- AIM OF THE TASK
Give back every record word for word, keeping the pictures out.

☆ ☆ ☆ ☆ ☆

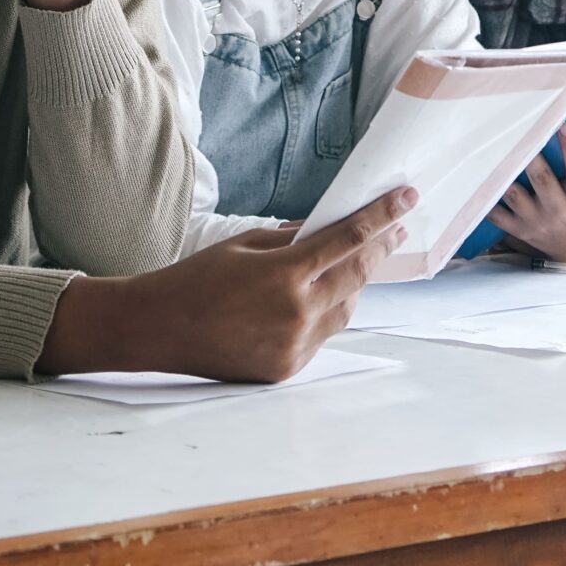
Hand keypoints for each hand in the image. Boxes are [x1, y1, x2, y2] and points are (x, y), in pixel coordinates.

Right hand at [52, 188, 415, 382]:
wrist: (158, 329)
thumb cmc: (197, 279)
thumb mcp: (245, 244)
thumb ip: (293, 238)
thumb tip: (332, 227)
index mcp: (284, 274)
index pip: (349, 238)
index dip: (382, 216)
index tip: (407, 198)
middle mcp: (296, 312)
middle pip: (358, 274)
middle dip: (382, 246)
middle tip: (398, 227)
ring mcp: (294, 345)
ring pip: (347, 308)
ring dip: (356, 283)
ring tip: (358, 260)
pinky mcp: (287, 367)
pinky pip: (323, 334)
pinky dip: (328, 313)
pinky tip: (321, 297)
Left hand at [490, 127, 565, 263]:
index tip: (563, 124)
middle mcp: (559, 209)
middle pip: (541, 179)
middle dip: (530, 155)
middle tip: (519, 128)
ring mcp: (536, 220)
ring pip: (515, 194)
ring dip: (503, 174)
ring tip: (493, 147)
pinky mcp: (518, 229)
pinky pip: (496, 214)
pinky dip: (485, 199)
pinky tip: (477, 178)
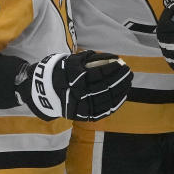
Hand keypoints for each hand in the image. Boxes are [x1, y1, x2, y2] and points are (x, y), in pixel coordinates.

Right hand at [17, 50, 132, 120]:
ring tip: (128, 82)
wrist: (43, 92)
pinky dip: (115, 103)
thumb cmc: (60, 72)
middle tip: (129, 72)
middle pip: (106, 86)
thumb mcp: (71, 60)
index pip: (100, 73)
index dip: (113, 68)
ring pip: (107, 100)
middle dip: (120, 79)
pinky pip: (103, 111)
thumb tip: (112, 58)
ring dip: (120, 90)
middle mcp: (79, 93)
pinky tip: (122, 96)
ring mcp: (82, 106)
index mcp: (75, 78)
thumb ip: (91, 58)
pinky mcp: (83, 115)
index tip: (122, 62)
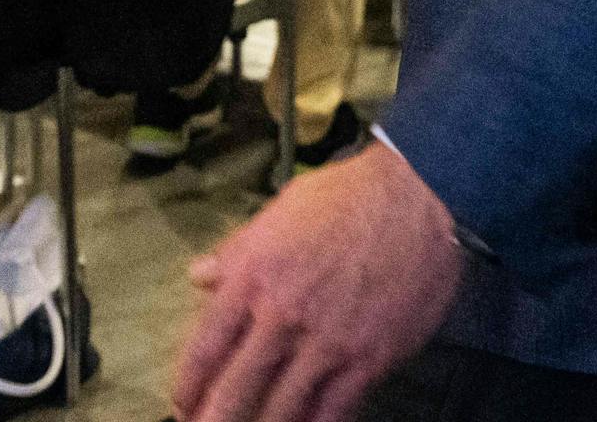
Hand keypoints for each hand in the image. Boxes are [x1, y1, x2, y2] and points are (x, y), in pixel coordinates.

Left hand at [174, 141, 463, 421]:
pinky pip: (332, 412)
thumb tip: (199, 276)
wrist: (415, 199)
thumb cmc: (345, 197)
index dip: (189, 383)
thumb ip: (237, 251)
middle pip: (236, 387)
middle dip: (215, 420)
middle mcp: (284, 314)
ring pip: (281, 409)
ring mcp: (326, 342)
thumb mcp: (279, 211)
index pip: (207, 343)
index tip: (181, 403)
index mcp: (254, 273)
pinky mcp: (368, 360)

☆ ☆ ☆ ☆ ☆

- SOLUTION TO THIS EXERCISE
Hand keypoints for each hand in the image. Boxes are [x1, y1, x2, y2] and points are (x, y), in pixel coordinates.

Right hand at [52, 188, 415, 382]:
wrist: (158, 329)
thumb cmc: (197, 279)
thumb mcp: (245, 244)
thumb ip: (293, 238)
thumb tip: (332, 227)
index mcp: (284, 274)
index pip: (349, 238)
index dip: (382, 216)
index tip: (407, 198)
middle mcp: (296, 312)
middle pip: (358, 274)
middle dip: (382, 246)
middle tip: (398, 227)
ring mcp: (294, 345)
ring pip: (347, 308)
ring dip: (356, 283)
ring tip: (358, 260)
pinky mcp: (287, 367)
pinky pip: (323, 334)
pinky dip: (328, 313)
pinky tip: (321, 297)
Left hand at [490, 127, 565, 263]:
index tip: (563, 124)
middle mcp: (559, 209)
middle pip: (541, 179)
middle dip: (530, 155)
middle tip: (519, 128)
ring mcp: (536, 220)
ring pip: (515, 194)
ring dip: (503, 174)
ring tip: (493, 147)
pinky mcp: (518, 229)
pinky pip: (496, 214)
pinky dip: (485, 199)
pinky tip: (477, 178)
Hand keypoints for each hand in the image. Boxes are [x1, y1, x2, y2] and points are (x, y), in pixel coordinates.

Right hand at [17, 50, 132, 120]:
ring tip: (128, 82)
wrist: (43, 92)
pinky dip: (115, 103)
thumb cmc: (60, 72)
middle tip: (129, 72)
middle pip: (106, 86)
thumb mcp: (71, 60)
index pip: (100, 73)
index dip: (113, 68)
ring pip: (107, 100)
middle dip: (120, 79)
pinky pip: (103, 111)
thumb tip: (112, 58)
ring dip: (120, 90)
middle mcp: (79, 93)
pinky tip: (122, 96)
ring mcp: (82, 106)
index mcp: (75, 78)
thumb ip: (91, 58)
pinky mcp: (83, 115)
index tip: (122, 62)
Hand keypoints for each hand in the image. Boxes are [x1, y1, x2, y2] and points are (x, y), in pixel coordinates.

Left hand at [174, 141, 463, 421]:
pinky pip: (332, 412)
thumb tip: (199, 276)
wrist: (415, 199)
thumb cmc: (345, 197)
index dip: (189, 383)
thumb ip: (237, 251)
middle pip: (236, 387)
middle dip: (215, 420)
middle mcp: (284, 314)
ring pip: (281, 409)
ring mcp: (326, 342)
thumb mcp: (279, 211)
index pip: (207, 343)
index tip: (181, 403)
index mcp: (254, 273)
pinky mcp: (368, 360)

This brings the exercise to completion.